BRIEF 1
Which lines of the records contain the string "Example"? Copy out each one.

ARTICLE
# Timeframe



## Lous mummy (Jun 16, 2014)

Hi everyone, 

I am looking for some advice on timeframes, I have been unofficially linked with a little pink, I say unofficially as she does not yet have a placement order. The court process will be at the beginning of November and I'm wondering how long it then takes to get everything done before you can go to matching panel? I'm aware that LA's don't move children over Christmas and it makes me sad to think in theory this could cause a huge delay. 
If anyone else has been in this situation how long was it between placement order and matching panel for you? Is it not physically possible to do it before Christmas? 

Thank you xx


----------



## Nicola30 (Jun 13, 2011)

Hi!
We found out about our pink on 2nd January - same as you, was pre placement order. The PO was gained on 19th Jan, and they rushed everything as fast as they could for us (even convened a special panel between planned panels) and it was 17th March when we began intros.
I think our timescale was quite normal (perhaps quick even?!?) 8 weeks from PO to intros which means it's almost likely you won't have intros pre Xmas 😥


----------



## becs40 (Apr 9, 2013)

We found out about our lo in August last year pre placement order. Various delays with court etc meant po was finally granted 15 December. We were adamant we wanted lo to move at the very earliest opportunity as was in his best interests. LA agreed we would foster to adopt until matching panel to prevent further delay. We started intros 16 December and he moved in 19 December. He was 6 months old so everyone was in agreement of 6 months being a key development age and should be moved then if at all possible.
We went to matching panel in February (with him!) so if hadn't of done foster to adopt would have been March when placed which we kept saying to them was not acceptable. They want you to demonstrate that you can fight for the best for your child so I just stated to them that was all I was doing!


----------



## Lorella (Jan 10, 2013)

Ours was just under 3 months between placement order and moving in but could of been a bit quicker. SW took holidays so slowed things by a couple of wks x


----------



## Mumanddad (Apr 6, 2014)

Hey
We are "linked" to lo who's PO is due to be granted 23rd October and panel 11th November and lo will be moving in before christmas.
Sending big hugs   hope things move quickly for you
Becky x x x


----------



## Kelloggs (Aug 15, 2011)

Im pretty much in the same situation. We are linked unofficially to a little boy, his final hearing for PO was on Wednesday but waiting to hear the outcome. Meeting his social worker on the 4th Nov. My social worker has said its unlikely to happen before xmas. I think in some ways its good as the FC will get to enjoy his first xmas and then next year i will be off work to spend with him. PM me if you'd like to chat, would be good to have support from someone in the same situation xx


----------



## Lous mummy (Jun 16, 2014)

RECORDS FOR THE EXERCISE
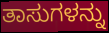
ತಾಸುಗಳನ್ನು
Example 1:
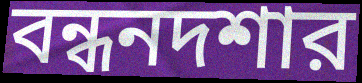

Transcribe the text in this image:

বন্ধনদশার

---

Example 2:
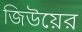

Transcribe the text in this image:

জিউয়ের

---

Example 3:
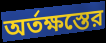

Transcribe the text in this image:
--
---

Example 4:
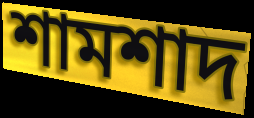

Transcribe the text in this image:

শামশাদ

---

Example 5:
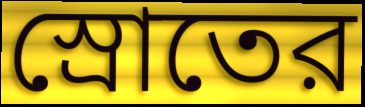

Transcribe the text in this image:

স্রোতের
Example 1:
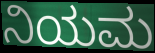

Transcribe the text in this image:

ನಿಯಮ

BRIEF 2
Answer these questions about the adoption forum thread:
(a) On what date did Nicola30 say the placement order was gained?
(b) How old was becs40's little one when he moved in?
(c) On what date is the panel for Mumanddad's little one?

EXERCISE ANSWER 1
Example 1:
Example 2:
Example 3:
Example 4:
Example 5:
Example 1:

EXERCISE ANSWER 2
(a) 19th January
(b) 6 months old
(c) 11th November